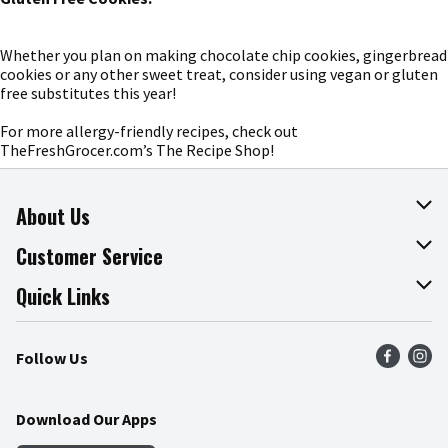
Whether you plan on making chocolate chip cookies, gingerbread
cookies or any other sweet treat, consider using vegan or gluten
free substitutes this year!
For more allergy-friendly recipes, check out
TheFreshGrocer.com’s The Recipe Shop!
About Us
About The Fresh Grocer
Customer Service
Join Our Team
Online Tips & Tricks
Quick Links
Press Room
Product Recalls
Find a Store
Follow Us
Community
Food Safety
Weekly Circular
Contact Us
Recipes
Download Our Apps
Gift Cards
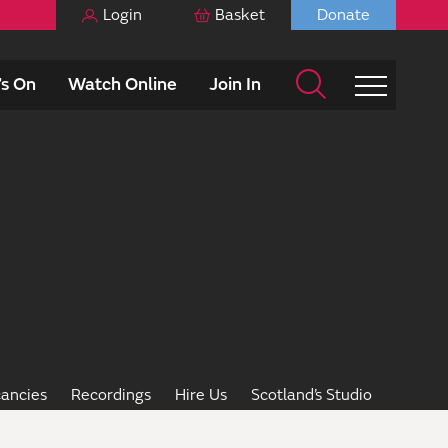
Login
Basket
Donate
s On
Watch Online
Join In
ancies
Recordings
Hire Us
Scotland’s Studio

----------

Task description:
Copy out each of the lines above that contains the word "cookies".

Result of this task:
Whether you plan on making chocolate chip cookies, gingerbread
cookies or any other sweet treat, consider using vegan or gluten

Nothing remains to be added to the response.